One of the new operating theaters – Photo: Elisabete Rodrigues | Sul Informação

 

Ophthalmologist João Rosendo had to temporarily suspend his care for patients, when the new facilities were visited by mayors and journalists.

In response to a question from the Mayor of Aljezur, the doctor said that in the Terras do Infante area alone, that is, the municipalities of Aljezur, Lagos and Vila do Bispo, there are 1700 patients on the waiting list. «Apart from those in the rest of the region», he clarified.

And are these patients who have been waiting a long time? «This patient who was now being treated is from March 2020», she replied. More than three years waiting for an appointment... Cataract surgeries, for example, took between three and six months at CHUA.

The current team at the Algarve Ophthalmology Center, in addition to nurses and technicians, is made up of four doctors, all «in the 30s, 40s age range», added João Rosendo. «We have another colleague who is considering coming here, a little older, but with more experience in a specific area of ​​the cornea. Let’s hope that this happens in 2024».

One of the mayors who attended the inauguration of the new CHUA unit and whose Municipality contributed financially to the work was Francisco Amaral, mayor of Castro Marim and himself a doctor.

In fact, a doctor-mayor who was a pioneer, then as mayor of Alcoutim, in resolving the cataract problems of his residents, as he himself recalled to the Sul Informação: «in 1999, I contracted with a Faro and I sent 70 patients from my municipality, some people who had already been blind for four or five years, to undergo cataract operations». The unprecedented initiative of a City Council that replaced the Ministry of Health to solve problems that the latter could not provide a solution to, caused widespread outcry and controversy at a national level.

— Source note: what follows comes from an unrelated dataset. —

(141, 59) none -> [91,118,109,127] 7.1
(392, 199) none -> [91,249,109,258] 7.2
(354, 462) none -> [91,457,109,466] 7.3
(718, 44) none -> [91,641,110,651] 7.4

In such a way that «minister Manuela Arcanjo asked for my loss of mandate, arguing that I had exceeded my duties. As if my duties, as mayor, weren’t about solving people’s problems…».

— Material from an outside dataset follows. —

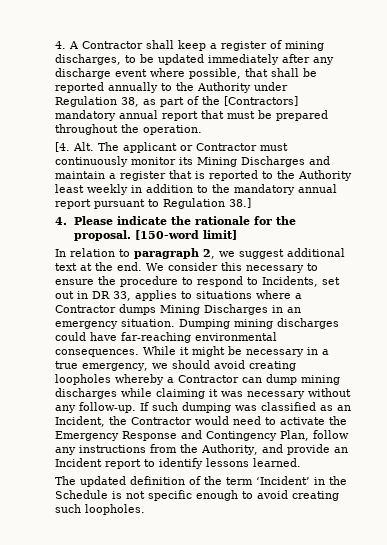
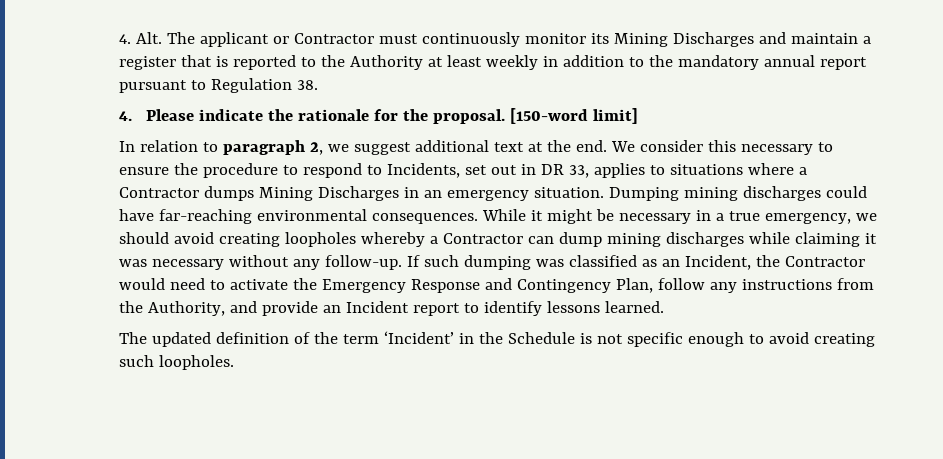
[54,40,324,51] [54,54,334,65] [54,68,317,79] [54,82,288,93] [54,96,298,107] [54,110,328,121] [54,124,202,135] [54,142,70,152] 4. A Contractor shall keep a register of mining discharges, to be updated immediately after any discharge event where possible, that shall be reported annually to the Authority under Regulation 38, as part of the [Contractors] mandatory annual report that must be prepared throughout the operation. // [4. -> [118,34,131,44] 4.
(352, 175) none -> [427,57,443,67] at
[228,198,251,208] 38.] -> [296,80,318,90] 38.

What is certain is that «after three months, Manuela Arcanjo was no longer minister. And I, after all these years, am still mayor».

Today, more than solving the problem council by council, the solution involves everyone coming together, under the umbrella of AMAL. As the president of the Board of Directors of CHUA said, «if we continue to work together, we can put the Algarve on the map, showing that we, with the same money, can do much better, because for many, many years, we have been doing a lot with very little”.